→ **DOKUMENTAUSZUG**:
In Österreich hat es vor lauter Nabelbeschau kaum jemand registriert: Das Land ist international in dem halben Jahr, da eine "Experten"-Regierung genannte Beamtenriege am Werk ist, noch viel bedeutungsloser geworden, als es immer schon war. Dabei geht es nicht nur um irgendeinen Nationalstolz. Dieses Vakuum ist auch überaus schädlich für die Interessen Österreichs.

Das alles kann man sehr konkret sehen – wenn man denn sehen wollte. Aber Parteien und die nun noch eine Funktion der Parteien darstellenden Medien sind gar nicht daran interessiert zu sehen. Was für keine Partei ein Thema ist, ist auch für keines der Medien ein Thema, weil diese die Dinge dann meist gar nicht mitbekommen. Keine der Parteien hat jedoch ein Interesse, die vom Bundespräsidenten zusammengestellte Beamtenregierung zu thematisieren. Die Parteien wollen sich nur noch ständig gegenseitig anpinkeln.

Daher wird ringsum ignoriert, wie irrelevant Österreich geworden ist. Sonst hätte in den vergangenen Tagen ein besonders lauter Aufschrei der Empörung durchs Land gehen müssen, als an der Grenze in Ödenburg ein großer Festakt für den 30. Jahrestag des paneuropäischen Picknicks abgehalten worden ist.

Jenes Picknick hat 1989 rund 600 DDR-Bürgern die Flucht in den Westen ermöglicht. Das war eine der entscheidenden Episoden beim Zusammenbruch des osteuropäischen Kommunismus. Dieser Massendurchbruch durch den Eisernen Vorhang, hinter dem jahrzehntelang halb Europa im Gefängnis des Kommunismus eingesperrt gewesen ist, hatte gleich mehrfach einen direkten Bezug zur Republik:

  • Es war ja eine Grenze Richtung Österreich, die sich da plötzlich für einige Stunden aufgetan hat;
  • er war mit massiver Mithilfe aus Österreich organisiert worden, nämlich durch die damals von Otto Habsburg geleitete Paneuropa-Bewegung;
  • und Österreich hat nach der Flucht den meist ohne jedes Gepäck durch das kurzfristig geöffnete Tor gekommenen Ostdeutschen massiv geholfen (so wie es schon 1956 und 1968 bei anderen kollektiven Gefängnisausbrüchen geholfen hat).

Diese österreichische Rolle hat damals auch der deutsche Bundeskanzler Helmut Kohl mehrmals laut gerühmt. Kohl ist später sogar eigens nach Österreich gekommen, um dafür zu danken. Diese Hilfe war nämlich durchaus mit Risiken verbunden, weil niemand genau wusste, wie das kommunistische Regime reagieren würde.

→ **ZU ERLEDIGENDE AUFGABE**: Überarbeite im Dokumentauszug über Österreichs internationale Bedeutungslosigkeit den Abschnitt von "In Österreich hat" bis "ständig gegenseitig anpinkeln." und setze dabei "Selbstbespiegelung" an die Stelle von "Nabelbeschau". Die Einträge haben hiermit nichts zu tun.

→ **ANGEZEIGTE EINTRÄGE**:

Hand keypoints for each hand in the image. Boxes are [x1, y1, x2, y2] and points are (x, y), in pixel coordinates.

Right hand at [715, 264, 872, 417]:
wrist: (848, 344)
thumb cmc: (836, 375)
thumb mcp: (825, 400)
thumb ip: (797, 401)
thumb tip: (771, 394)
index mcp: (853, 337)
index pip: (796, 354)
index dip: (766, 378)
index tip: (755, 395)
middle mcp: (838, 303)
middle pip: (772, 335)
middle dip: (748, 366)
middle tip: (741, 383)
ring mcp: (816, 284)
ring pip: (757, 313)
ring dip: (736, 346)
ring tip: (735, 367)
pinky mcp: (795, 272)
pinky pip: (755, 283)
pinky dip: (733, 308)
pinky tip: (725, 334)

...

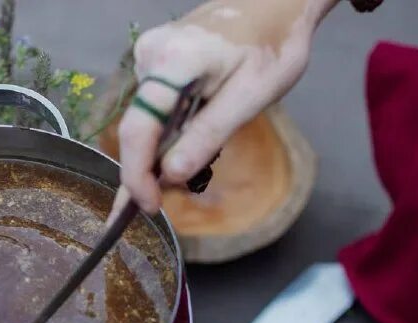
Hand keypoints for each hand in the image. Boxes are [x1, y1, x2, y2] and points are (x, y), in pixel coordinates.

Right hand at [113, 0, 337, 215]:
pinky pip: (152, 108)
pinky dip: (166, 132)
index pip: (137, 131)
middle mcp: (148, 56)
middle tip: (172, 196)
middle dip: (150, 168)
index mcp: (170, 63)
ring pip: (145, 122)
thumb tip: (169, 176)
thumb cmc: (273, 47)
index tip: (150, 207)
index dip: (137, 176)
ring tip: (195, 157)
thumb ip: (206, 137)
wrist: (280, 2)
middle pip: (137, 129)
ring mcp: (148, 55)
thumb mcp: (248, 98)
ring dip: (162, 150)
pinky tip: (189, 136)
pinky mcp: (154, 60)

---

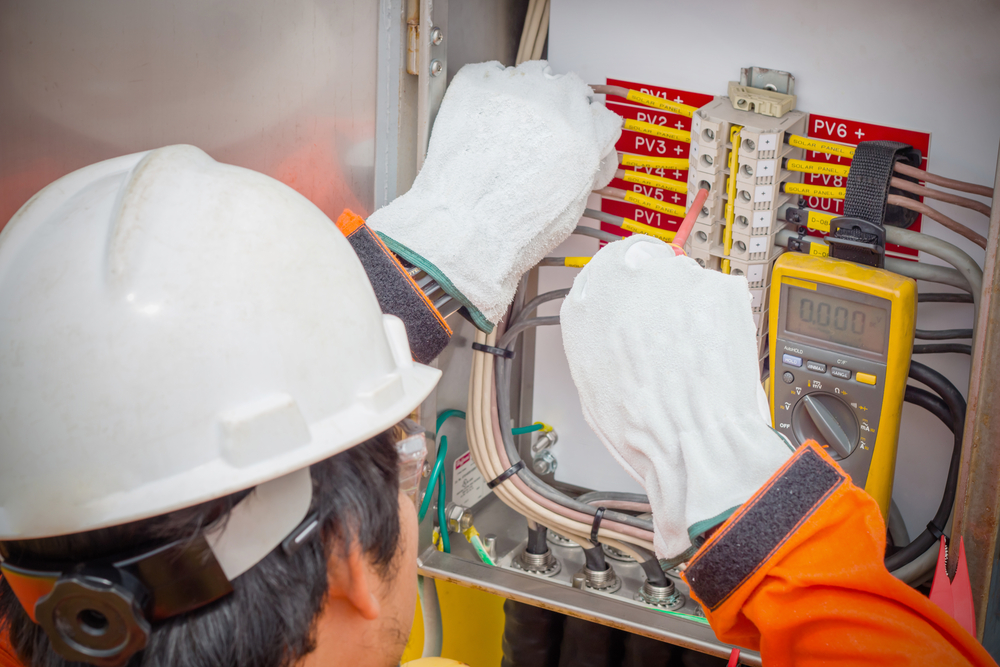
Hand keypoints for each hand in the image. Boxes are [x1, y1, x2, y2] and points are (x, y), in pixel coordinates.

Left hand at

→ **SCHRIFTLICHE ANTWORT**:
In Österreich hat es vor lauter Selbstbespiegelung kaum jemand registriert: Das Land ist international in dem halben Jahr, da eine "Experten"-Regierung genannte Beamtenriege am Werk ist, noch viel bedeutungsloser geworden, als es immer schon war. Dabei geht es nicht nur um irgendeinen Nationalstolz. Dieses Vakuum ist auch überaus schädlich für die Interessen Österreichs.

Das alles kann man sehr konkret sehen – wenn man denn sehen wollte. Aber Parteien und die nun noch eine Funktion der Parteien darstellenden Medien sind gar nicht daran interessiert zu sehen. Was für keine Partei ein Thema ist, ist auch für keines der Medien ein Thema, weil diese die Dinge dann meist gar nicht mitbekommen. Keine der Parteien hat jedoch ein Interesse, die vom Bundespräsidenten zusammengestellte Beamtenregierung zu thematisieren. Die Parteien wollen sich nur noch ständig gegenseitig anpinkeln.